As a Chula Vista kid in the 60’s we lost a couple friends to unknown reasons, one later positively ID’d as Valley Fever, the second – likely. It was a widely-unknown thing then, when massive subdivision grading probably stirred way more up than now. I think it’s been historically unreported until it became an enviro-tool

Comanche Voter | February 7, 2019 at 10:38 pm

Anonamom and Frank G have it right. While I live in Los Angeles, I’ve spent a lot of time flying in model airplane contests in the southern San Joaquin—Kern County in particular. Valley Fever has bupkus to do with climate change. It has to do rather with disturbed soil. It comes from a fungus that lives in the ground–and those funguses (or fungi) can be huge, maybe as much as ten or more miles across. You disturb the ground–say by building a new housing subdivision, or you have a bad wind storm and the spores from the fungus get in the air. They enter your lungs. For most people, it’s like a mild cold. But for others (and in this way it’s just like tuberculosis) the spores and infection migrate to other parts of the body–the brain, the liver, the heart, other organs or the bones. And in many of those cases it can be fatal. I have friends who have died from it. I’ve got another friend who survived, but had a bad case of it. He will not fly on any dirt surface ever–too afraid of a recurrence.

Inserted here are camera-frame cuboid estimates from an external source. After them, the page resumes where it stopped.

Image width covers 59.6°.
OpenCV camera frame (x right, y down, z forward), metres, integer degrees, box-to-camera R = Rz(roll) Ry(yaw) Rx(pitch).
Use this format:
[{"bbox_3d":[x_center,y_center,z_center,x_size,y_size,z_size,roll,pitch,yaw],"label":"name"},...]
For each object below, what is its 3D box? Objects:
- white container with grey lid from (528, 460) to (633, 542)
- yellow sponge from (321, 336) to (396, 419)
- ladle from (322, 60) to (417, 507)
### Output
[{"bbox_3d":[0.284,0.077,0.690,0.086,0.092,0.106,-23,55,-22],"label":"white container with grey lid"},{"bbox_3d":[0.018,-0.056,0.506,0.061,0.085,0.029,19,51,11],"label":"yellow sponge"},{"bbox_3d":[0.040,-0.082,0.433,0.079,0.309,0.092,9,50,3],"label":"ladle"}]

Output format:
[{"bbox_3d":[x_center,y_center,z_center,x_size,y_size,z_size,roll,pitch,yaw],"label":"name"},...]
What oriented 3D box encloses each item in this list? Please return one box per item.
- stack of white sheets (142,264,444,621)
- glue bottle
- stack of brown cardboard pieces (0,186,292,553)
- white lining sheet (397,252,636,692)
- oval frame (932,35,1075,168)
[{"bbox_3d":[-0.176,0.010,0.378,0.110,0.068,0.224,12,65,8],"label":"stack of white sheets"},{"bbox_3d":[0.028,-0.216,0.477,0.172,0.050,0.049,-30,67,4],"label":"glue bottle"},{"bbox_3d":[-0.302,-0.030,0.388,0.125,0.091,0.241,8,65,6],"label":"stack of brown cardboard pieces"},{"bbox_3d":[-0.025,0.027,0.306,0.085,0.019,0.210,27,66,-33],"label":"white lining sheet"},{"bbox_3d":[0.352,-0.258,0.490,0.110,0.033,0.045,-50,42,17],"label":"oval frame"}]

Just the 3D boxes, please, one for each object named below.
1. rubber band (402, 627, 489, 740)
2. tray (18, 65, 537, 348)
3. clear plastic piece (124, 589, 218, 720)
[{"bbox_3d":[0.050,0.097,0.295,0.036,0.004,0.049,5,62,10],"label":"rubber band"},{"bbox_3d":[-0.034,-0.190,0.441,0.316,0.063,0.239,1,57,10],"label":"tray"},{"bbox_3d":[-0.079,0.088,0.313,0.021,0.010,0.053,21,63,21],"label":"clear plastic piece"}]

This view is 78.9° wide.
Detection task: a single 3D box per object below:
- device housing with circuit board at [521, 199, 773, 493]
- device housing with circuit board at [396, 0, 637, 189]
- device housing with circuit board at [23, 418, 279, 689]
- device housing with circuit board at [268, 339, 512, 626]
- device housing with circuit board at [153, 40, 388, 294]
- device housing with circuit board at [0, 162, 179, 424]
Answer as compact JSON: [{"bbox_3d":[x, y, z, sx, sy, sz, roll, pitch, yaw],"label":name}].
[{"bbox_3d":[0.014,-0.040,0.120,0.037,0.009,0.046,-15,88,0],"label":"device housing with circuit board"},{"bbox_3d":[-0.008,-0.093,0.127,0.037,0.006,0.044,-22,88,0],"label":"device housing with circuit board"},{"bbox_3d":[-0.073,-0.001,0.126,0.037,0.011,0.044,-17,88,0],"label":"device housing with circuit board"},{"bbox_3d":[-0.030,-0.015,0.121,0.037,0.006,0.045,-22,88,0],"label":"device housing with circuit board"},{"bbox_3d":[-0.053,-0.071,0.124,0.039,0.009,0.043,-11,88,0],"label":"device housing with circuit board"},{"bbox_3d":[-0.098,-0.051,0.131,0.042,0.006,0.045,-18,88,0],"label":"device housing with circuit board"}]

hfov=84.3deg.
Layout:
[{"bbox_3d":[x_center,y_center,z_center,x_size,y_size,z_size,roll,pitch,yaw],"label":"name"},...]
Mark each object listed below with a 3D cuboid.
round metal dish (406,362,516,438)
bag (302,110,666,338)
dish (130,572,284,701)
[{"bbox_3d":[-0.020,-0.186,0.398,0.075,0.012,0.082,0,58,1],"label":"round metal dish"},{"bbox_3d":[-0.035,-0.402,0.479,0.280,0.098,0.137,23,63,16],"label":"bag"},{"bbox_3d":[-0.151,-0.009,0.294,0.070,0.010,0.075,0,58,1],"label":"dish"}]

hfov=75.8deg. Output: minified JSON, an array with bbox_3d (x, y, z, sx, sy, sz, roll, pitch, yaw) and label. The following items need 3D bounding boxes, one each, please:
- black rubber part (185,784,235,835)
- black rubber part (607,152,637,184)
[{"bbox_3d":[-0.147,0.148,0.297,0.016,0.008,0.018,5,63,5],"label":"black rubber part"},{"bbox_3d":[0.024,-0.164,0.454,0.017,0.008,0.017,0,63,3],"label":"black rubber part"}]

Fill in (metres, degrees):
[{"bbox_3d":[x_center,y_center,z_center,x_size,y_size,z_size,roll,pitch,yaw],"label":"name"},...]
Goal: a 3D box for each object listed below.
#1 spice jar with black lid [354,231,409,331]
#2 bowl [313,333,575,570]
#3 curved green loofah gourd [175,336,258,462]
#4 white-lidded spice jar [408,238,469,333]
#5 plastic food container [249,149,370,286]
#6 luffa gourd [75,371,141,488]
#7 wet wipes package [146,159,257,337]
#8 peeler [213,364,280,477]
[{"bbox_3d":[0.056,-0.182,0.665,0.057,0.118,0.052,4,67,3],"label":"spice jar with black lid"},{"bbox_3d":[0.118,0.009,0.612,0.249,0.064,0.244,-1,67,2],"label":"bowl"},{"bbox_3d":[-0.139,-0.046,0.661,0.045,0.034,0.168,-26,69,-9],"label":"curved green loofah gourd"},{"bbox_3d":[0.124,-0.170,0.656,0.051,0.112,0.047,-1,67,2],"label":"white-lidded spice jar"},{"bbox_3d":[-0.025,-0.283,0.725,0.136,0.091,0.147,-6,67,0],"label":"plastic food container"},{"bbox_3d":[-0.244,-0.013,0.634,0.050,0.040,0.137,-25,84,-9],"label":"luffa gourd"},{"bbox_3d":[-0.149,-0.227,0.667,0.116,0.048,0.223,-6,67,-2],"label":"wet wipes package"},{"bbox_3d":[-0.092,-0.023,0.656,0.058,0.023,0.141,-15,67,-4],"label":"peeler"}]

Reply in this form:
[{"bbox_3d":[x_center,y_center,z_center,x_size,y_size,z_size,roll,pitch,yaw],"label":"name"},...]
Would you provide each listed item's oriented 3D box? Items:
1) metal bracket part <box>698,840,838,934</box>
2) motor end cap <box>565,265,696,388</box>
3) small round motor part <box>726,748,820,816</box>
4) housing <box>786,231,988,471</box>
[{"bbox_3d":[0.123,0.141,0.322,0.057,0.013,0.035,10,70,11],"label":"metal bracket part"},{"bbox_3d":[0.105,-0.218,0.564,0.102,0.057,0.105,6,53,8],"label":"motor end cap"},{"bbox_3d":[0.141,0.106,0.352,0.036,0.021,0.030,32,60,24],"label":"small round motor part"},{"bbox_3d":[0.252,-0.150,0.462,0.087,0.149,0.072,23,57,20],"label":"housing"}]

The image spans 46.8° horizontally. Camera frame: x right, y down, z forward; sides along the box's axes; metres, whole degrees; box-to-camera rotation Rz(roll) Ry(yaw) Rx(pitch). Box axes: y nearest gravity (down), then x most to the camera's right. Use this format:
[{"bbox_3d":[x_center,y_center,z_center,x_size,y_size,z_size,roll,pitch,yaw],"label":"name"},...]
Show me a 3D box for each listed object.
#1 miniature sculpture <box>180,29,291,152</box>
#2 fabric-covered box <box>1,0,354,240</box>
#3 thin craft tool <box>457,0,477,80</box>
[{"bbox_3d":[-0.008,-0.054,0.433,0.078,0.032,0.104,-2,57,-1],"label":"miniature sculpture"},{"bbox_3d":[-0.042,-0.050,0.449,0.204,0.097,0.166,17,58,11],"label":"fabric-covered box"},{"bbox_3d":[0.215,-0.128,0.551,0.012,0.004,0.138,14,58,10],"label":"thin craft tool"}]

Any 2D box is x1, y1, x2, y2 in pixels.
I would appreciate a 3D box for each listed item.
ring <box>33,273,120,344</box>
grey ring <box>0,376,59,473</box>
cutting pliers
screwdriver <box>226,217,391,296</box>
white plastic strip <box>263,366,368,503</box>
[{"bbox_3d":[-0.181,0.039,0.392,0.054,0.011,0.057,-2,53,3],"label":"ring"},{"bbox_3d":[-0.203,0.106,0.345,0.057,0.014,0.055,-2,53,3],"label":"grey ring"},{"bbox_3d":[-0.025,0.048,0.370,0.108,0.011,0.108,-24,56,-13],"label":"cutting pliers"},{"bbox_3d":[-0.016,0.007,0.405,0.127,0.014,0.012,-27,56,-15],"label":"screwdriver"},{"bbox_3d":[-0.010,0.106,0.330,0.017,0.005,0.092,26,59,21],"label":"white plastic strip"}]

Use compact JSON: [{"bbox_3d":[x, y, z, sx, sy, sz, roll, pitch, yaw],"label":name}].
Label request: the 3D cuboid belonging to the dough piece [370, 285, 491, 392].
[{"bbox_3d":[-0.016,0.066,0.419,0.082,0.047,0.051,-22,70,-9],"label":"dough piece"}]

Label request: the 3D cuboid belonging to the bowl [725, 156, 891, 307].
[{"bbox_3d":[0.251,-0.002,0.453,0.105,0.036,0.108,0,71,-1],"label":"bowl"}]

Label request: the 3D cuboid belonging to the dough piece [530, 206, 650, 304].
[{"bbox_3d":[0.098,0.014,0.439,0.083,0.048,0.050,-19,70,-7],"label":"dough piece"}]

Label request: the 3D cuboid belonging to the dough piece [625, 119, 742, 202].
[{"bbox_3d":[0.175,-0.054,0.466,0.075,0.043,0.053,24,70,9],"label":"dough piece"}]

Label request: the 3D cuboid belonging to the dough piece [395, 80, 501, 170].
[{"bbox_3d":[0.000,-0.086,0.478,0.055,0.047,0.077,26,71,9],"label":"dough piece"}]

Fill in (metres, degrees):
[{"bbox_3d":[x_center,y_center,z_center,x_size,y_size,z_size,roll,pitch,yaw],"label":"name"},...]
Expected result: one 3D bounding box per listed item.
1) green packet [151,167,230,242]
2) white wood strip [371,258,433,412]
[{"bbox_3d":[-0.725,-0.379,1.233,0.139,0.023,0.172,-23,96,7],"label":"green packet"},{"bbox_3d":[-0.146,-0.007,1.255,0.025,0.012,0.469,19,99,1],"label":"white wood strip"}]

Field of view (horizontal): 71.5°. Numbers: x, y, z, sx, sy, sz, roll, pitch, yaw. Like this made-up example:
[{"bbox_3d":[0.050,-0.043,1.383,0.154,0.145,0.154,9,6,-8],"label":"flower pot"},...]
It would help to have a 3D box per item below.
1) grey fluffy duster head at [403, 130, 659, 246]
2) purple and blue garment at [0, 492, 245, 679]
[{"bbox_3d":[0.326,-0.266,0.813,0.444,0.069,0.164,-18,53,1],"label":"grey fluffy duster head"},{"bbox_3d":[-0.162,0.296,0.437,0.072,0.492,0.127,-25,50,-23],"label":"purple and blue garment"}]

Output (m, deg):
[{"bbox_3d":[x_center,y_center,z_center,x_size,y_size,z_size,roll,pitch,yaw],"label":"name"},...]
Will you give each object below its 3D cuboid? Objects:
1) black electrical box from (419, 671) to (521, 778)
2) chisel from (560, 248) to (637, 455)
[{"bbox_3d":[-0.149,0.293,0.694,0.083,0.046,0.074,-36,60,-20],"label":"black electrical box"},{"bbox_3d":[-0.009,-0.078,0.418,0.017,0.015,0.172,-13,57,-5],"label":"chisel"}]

And Valley Fever (or rather the fungus that causes it) is not confined to California. There’s a good deal of it in Arizona as well–and some in Nevada.

DINORightMarie | February 8, 2019 at 5:36 am

(I am confused – you mention it is a “virus” (first full paragraph after the article excerpt) yet it sounds like a fungal infection, from fungus found in the soil……)

“Climate change” is the immediate go-to for anything on the left – as you and the Professor have documented often (and others, as well). The left counts on people staying ignorant, not doing their own research, believing everything they’re told by pseudo-science, environmental wackos (not true conservationists, but the hard left ones), and the of course the complicit media. That way they have more “evidence” that they NEED to pass climate change laws to CONTROL us.

For symptoms see AOC twitter feed.

legacyrepublican | February 8, 2019 at 9:03 am

Interesting how they leave out Arizona having it too. I was well aware growing up in Tucson that Valley Fever was a common disease lodged in our soils.

Valley Fever was not unheard of at all in my Arizona childhood in the 1950s and 1960s. Mild cases go undiagnosed. A few people got the more serious cases. I have a spot on my lung, which was found when I got older and my doctor did a routine chest X-ray. They followed up for a while until I suggested that the spot, which does not change, may be from my southwestern childhood.

The idea that this outbreak is being caused by “climate change” is nonsense.

Population growth not even considered a factor in any increase ?
There were 33.8 million people in CA in 2000.
now about 39.5 million.

Mis-identification of the disease not considered a factor ?

oh…nevermind

Coccidioidomycosis, Valley Fever, is a fungal disease which has been known to exist since the late 1800s. Due to the fact that an estimated 60% of those infected show now symptoms of insignificant symptoms, it is impossible to state, with any accuracy that there are any more cases today than there were in the past. In the past, Valle Fever was routinely misdiagnosed as a variety of respiratory conditions, with influenza being the most common diagnosis. As diagnosis has become more reliable, it can be assumed that some of the observed increase is due to better diagnosis. And, with accurate diagnosis and treatment, the number of persons who experience the most serious symptoms account for a small percentage of those infected. The more serious cases usually appear in people with reduced immune systems. This would include infants, the elderly, excessive drug and alcohol users and the homeless.

By the way, increased spore levels, which cause the disease, occur during periods with higher levels of rain, as the water encourages spore release.